И черт с ними со всеми. У него пылился годовой абонемент в Забытый Театр, — развлечение для любителей истории. Почувствовать, что больше тысячи лет назад жизнь была шершавой на вкус, а иллюзии не способны никого обмануть. Забытый Театр предлагал древние и античные спектакли, поставленные практически без декораций. Ими назывались тряпки, железные трубы, подпорки, диваны и всполохи света. Все это Никиту забавляло. Он чувствовал себя гурманом, вкушающим прошлое из растрескавшегося от времени блюда. Хотя это тоже самообман. Знания о древности и античности были неполными: растерялись, стерлись и додумывались на каждом шагу.
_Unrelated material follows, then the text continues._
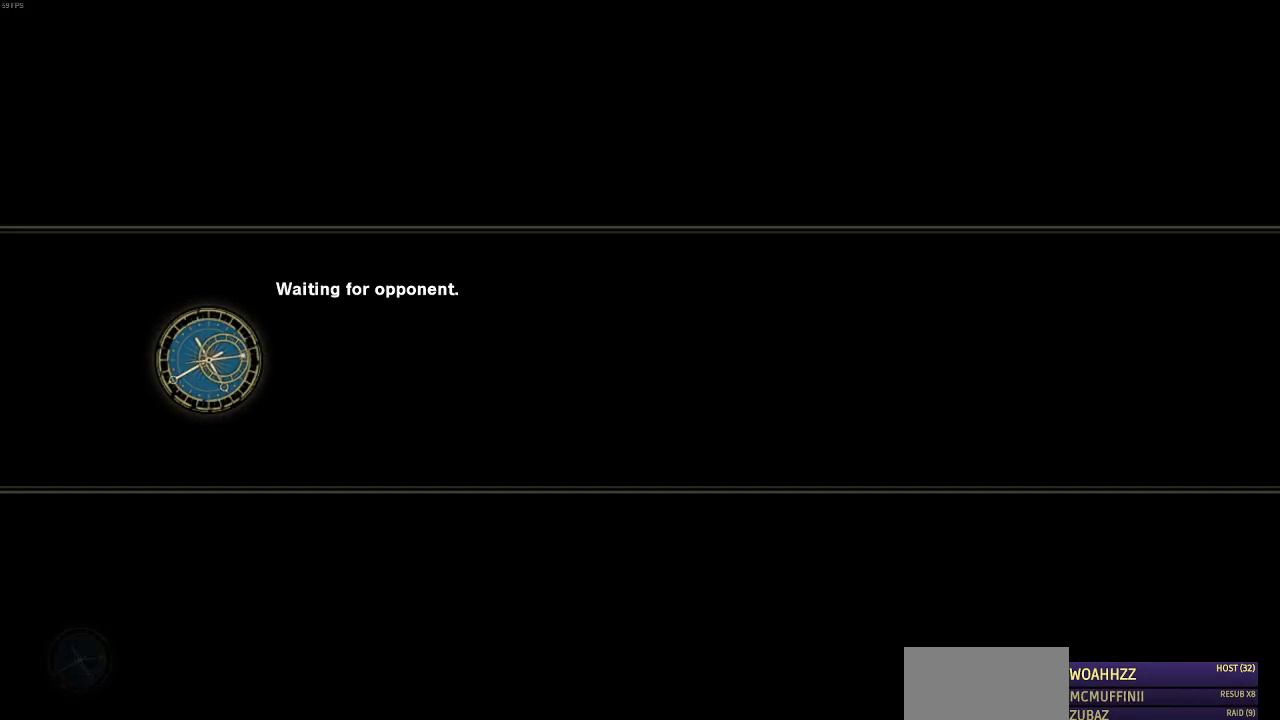
{"buttons": [], "events": [[100, "DPAD_UP", "up"]]}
Сюртук должен настроить на достойное проведение вечера, чем и раздражал. Ларский еще раз прошелся ладонью по подолу. Стоит приблизиться к маске-входу, как рот распахнется в комической радости и обнаружит за собой темный, с золотистыми всполохами проход. Зайдешь и пропал в культуре. Никита кинул взгляд через плечо. Радуга движущейся дороги делала крутой поворот и уходила за угол здания. Не каменного, а бархатного по впечатлению. Ларский почесал кончик носа, развернулся и отправился в обратный путь. Под ногами поплыла дорога, окруженная флоотирами развлекательного комплекса. Постройки ближайшего к побережью лепестка Макао. С высоты полета этот лепесток казался выпуклым, разросшимся драгоценными слоями. Бледными, нежными, даже хрупкими. Когда-то Макао выглядел совсем иначе, но за долгую историю контуры и ландшафт полуострова полностью перекроили.